Leverage Scores

Given a datamatrix $A \in \mathbb R^{m \times n}$. Let $a_i \in \mathbb R^n$ be the $i$th row of $A$.

$\min_x \|x\|_2 \text{ s.t. } a_i^T = x^T A$

Note that given $U$, where the columns of $U$ are an orthonormal basis for the column space of $A$, the $i$th leverage score is the L2 norm of the $i$th row of this matrix. This can be easily seen as follows:

Compute the SVD of $A$ as $A = U S V^T$, then we have $x = a_i^T V S^{-1} U^T$, so

$\begin{align*} \|x\|_2^2 &= x^T x\\ &= a_i^TUS^{-1}U^T U S^{-1} V^Ta_i\\ &= a_i^T VS^{-1}S^{-1} V^Ta_i\\ &= u_i^TS S^{-1}S^{-1} S u_i \\ &= \|u_i\|_2^2 \end{align*}$

Because $a_i^T V = u_i^T S$, where $U = \begin{bmatrix}u_1^T\\ u_2^T \\ \vdots \\ u_m^T \end{bmatrix}$ .

Experiments

Unequal sized balls

I wanted a simple example to understand how these scores work. So, I generated 10 well separated Gaussian balls of sizes: 100, 200, 300,…,1000. In this case, I would like the sampling probability (i.e. the leverage score) to be decreasing as the size of the balls increases. In other words, there should be high probability of sampling from the small ball, and low probability of sampling from the large ball.
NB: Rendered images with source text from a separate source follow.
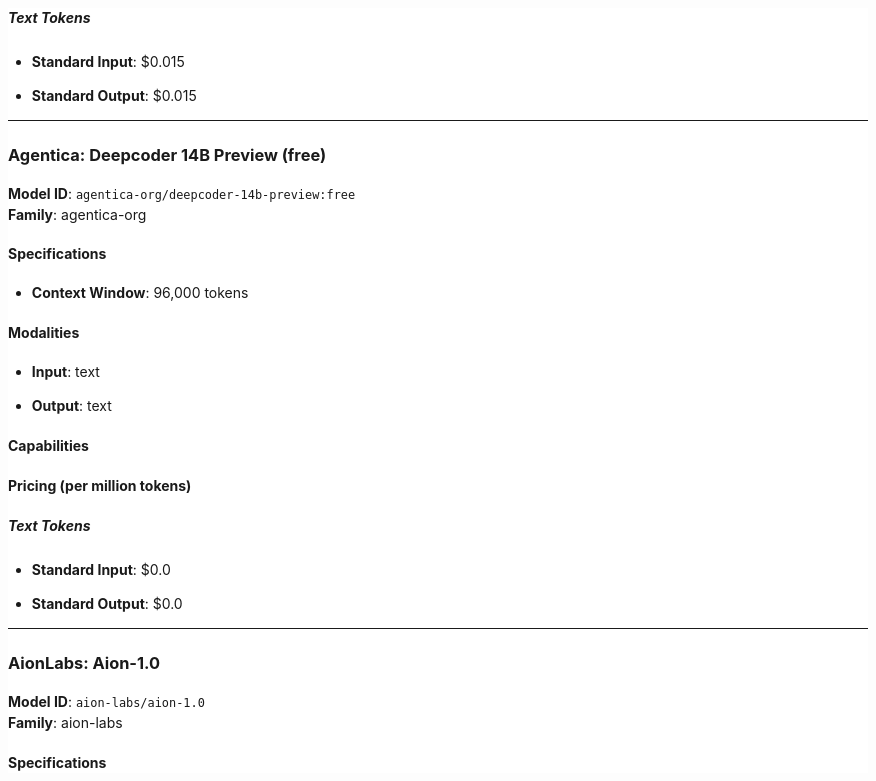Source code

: 
##### Text Tokens


- **Standard Input**: $0.015


- **Standard Output**: $0.015







---


### Agentica: Deepcoder 14B Preview (free)

**Model ID**: `agentica-org/deepcoder-14b-preview:free`  
**Family**: agentica-org
#### Specifications

- **Context Window**: 96,000 tokens



#### Modalities


- **Input**: text


- **Output**: text


#### Capabilities


#### Pricing (per million tokens)


##### Text Tokens


- **Standard Input**: $0.0


- **Standard Output**: $0.0







---


### AionLabs: Aion-1.0

**Model ID**: `aion-labs/aion-1.0`  
**Family**: aion-labs
#### Specifications
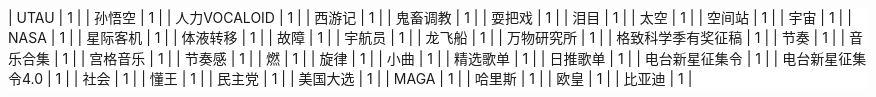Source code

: | UTAU | 1 |
| 孙悟空 | 1 |
| 人力VOCALOID | 1 |
| 西游记 | 1 |
| 鬼畜调教 | 1 |
| 耍把戏 | 1 |
| 泪目 | 1 |
| 太空 | 1 |
| 空间站 | 1 |
| 宇宙 | 1 |
| NASA | 1 |
| 星际客机 | 1 |
| 体液转移 | 1 |
| 故障 | 1 |
| 宇航员 | 1 |
| 龙飞船 | 1 |
| 万物研究所 | 1 |
| 格致科学季有奖征稿 | 1 |
| 节奏 | 1 |
| 音乐合集 | 1 |
| 宫格音乐 | 1 |
| 节奏感 | 1 |
| 燃 | 1 |
| 旋律 | 1 |
| 小曲 | 1 |
| 精选歌单 | 1 |
| 日推歌单 | 1 |
| 电台新星征集令 | 1 |
| 电台新星征集令4.0 | 1 |
| 社会 | 1 |
| 懂王 | 1 |
| 民主党 | 1 |
| 美国大选 | 1 |
| MAGA | 1 |
| 哈里斯 | 1 |
| 欧皇 | 1 |
| 比亚迪 | 1 |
When these balls are in 10 dimensions, this is exactly what we observe in the following MATLAB code:

rng(3)
% Make some well separated Gaussian balls. 
dim = 10;
num_of_balls = 10;
sigma_0 = .0002;
X = [];
for i =1:num_of_balls,
    X = [X; mvnrnd(10*rand(1,dim), diag(sigma_0*ones(dim,1)), i*100)];
end

% Compute Leverage Scores
[U S V] = svd(X,0);
taus =  sqrt(sum(U.^2,2));

figure(1);
plot(taus);
ylabel('Leverage Score')

dim10 So, on every ball, the leverage scores are very similar. Bigger balls have smaller leverage scores. This seems like a great way to sample.

However, when I increase the dimension (i.e. set dim=100 in the code), things don’t look as nice:

dim100

I suppose this is just because every ball has outliers, and the leverage score is large on those outliers. In some sense, every point is an outlier in high dimensions. That being said, if my goal is to sample from the small clusters with higher probability than the large clusters, it does not seem like I would want to sample according to this score.